> PROBLEM DETAILS
Search the data below for "indicators"; list each line that holds it.

Records contained in a dataset

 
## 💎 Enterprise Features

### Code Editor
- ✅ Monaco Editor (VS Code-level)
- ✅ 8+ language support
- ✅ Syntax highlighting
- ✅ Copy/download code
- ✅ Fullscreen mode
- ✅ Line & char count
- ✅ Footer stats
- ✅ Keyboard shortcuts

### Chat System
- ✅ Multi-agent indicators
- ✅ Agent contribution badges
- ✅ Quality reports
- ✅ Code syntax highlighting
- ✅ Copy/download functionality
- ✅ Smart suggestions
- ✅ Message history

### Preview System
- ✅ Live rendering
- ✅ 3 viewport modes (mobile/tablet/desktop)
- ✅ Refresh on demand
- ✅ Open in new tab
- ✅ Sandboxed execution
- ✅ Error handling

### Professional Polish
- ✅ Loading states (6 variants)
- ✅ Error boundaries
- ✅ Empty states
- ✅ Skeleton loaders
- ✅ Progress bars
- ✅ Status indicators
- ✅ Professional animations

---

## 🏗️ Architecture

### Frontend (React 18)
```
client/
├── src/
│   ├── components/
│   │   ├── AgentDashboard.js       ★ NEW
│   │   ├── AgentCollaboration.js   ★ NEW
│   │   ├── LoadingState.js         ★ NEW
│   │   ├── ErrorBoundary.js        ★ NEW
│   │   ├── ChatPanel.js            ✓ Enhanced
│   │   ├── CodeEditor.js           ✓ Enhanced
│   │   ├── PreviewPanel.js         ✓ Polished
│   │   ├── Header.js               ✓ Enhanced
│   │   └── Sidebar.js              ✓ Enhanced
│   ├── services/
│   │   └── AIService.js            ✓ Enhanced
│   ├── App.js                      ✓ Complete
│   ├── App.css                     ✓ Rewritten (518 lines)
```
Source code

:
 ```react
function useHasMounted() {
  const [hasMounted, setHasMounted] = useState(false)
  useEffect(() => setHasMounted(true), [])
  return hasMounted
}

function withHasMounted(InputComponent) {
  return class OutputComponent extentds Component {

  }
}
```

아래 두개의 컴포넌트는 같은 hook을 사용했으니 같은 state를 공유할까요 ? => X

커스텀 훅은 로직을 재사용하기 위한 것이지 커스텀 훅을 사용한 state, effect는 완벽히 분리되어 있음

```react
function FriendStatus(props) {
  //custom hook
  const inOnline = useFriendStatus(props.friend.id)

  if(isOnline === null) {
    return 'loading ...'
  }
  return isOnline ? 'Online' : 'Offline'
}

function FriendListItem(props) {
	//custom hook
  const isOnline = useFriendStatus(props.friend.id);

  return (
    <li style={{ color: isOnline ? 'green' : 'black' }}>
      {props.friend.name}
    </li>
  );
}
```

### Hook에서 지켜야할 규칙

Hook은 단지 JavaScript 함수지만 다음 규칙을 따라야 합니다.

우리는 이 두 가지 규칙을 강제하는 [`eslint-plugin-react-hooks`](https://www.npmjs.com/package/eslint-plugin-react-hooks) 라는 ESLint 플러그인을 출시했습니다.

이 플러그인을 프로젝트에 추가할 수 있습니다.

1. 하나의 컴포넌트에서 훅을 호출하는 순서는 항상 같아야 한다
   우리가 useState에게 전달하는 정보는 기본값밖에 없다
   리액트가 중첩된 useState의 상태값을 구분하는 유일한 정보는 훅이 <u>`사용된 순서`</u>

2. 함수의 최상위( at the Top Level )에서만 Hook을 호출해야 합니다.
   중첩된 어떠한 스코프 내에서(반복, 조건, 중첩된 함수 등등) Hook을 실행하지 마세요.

> ANSWER TO THE PROBLEM
- ✅ Multi-agent indicators
- ✅ Status indicators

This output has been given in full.